PAR NAZIM B.
Le Parti des travailleurs (PT) a exprimé son « indignation » en apprenant la décision judiciaire portant sur la suspension des activités politiques du Parti socialiste des travailleurs (PST) tout en appelant à un « rétablissement » de toutes les conditions de l’exercice politique.
« Le Parti des travailleurs a appris avec stupéfaction que le PST a reçu la notification de la décision judiciaire portant suspension de ses activités et la fermeture de ses locaux », a indiqué le parti de Louisa Hanoune dans un communiqué. Exprimant sa « plus grande inquiétude », le PT a considéré que « cette décision qui vient confirmer la régression très grave sur le terrain des libertés démocratiques est un développement qualitatif sans précédent qui consacre une violation brutale d’un des acquis démocratiques arrachés au prix du sacrifice de plus de 500 jeunes en octobre 1988 ».

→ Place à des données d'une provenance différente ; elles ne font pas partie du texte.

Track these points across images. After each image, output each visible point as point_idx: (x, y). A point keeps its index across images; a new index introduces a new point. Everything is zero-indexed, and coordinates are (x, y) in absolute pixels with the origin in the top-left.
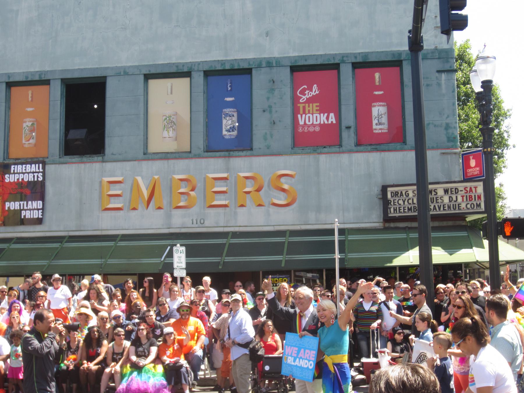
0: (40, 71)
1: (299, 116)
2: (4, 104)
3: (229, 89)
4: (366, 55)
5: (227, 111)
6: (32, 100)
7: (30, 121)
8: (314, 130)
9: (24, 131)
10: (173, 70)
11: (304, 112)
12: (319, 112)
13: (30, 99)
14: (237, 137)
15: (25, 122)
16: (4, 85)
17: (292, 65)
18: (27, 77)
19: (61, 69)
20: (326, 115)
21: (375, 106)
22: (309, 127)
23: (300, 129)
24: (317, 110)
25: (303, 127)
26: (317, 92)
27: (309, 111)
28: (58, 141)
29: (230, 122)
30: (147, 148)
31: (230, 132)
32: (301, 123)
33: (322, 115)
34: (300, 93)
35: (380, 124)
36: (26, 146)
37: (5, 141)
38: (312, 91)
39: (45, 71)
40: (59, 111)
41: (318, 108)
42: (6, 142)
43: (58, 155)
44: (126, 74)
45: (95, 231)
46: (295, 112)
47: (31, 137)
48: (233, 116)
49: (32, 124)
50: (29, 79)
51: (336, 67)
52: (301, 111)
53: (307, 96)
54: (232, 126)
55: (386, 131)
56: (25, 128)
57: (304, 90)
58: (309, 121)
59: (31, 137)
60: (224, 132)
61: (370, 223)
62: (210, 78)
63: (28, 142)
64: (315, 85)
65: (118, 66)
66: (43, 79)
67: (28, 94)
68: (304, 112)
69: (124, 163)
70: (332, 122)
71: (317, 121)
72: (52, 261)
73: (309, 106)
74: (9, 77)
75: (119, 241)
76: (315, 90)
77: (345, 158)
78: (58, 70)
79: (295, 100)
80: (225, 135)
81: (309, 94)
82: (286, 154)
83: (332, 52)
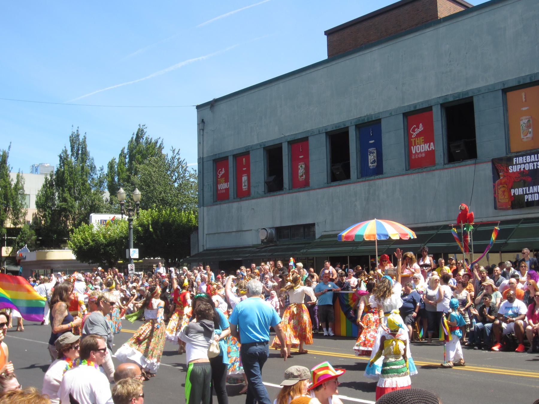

Cette décision est d’autant « plus grave qu’elle intervient dans une conjoncture nationale et mondiale de plus en plus dangereuse et qui pose comme jamais la nécessité que soient rétablies toutes les conditions du libre exercice de la politique pour l’impulsion d’un débat large et sans conditions afin que soient dégagés les moyens et mesures politiques économiques et sociaux à même de sortir notre pays de l’impasse et par là même de préserver la nation des dangers », a ajouté le PT.
Se déclarant « inconditionnellement attaché au multipartisme et plus généralement à la liberté d’organisation », le PT « assure la direction et les militants du PST de sa solidarité effective ». A rappeler que le Conseil d’Etat avait décidé, au mois de janvier, de « la «suspension temporaire » des activités du PST et la fermeture de ses locaux.
Le PST avait réagi alors en pointant «un grave précédent contre le multipartisme» qui intervient dans «un contexte de durcissement de la répression», indiquant qu’une délégation du parti se rendra, dès la confirmation écrite de la décision du Conseil de l’Etat, au ministère de l’Intérieur afin de «s’informer» sur les procédures à entreprendre pour «la levée de cette injuste suspension».
Pour le PST, il s’agit d’un «grave précédent contre le multipartisme et d’une atteinte supplémentaire intolérable aux libertés démocratiques dans notre pays», rappelant que «cette décision a été rendue suite à la plainte introduite le 26 avril 2021 par le ministre de l’Intérieur». Le PST avait relevé que «prétextant le retard pris dans l’organisation de notre congrès, cette action judiciaire abusive est intervenue avant l’expiration du délai de 15 jours, fixé par la mise en demeure qui nous a été adressée, d’une part et, d’autre part, au lendemain de la tenue, justement, de notre congrès et la transmission des documents y afférents au ministre de l’Intérieur par le biais d’un huissier de justice».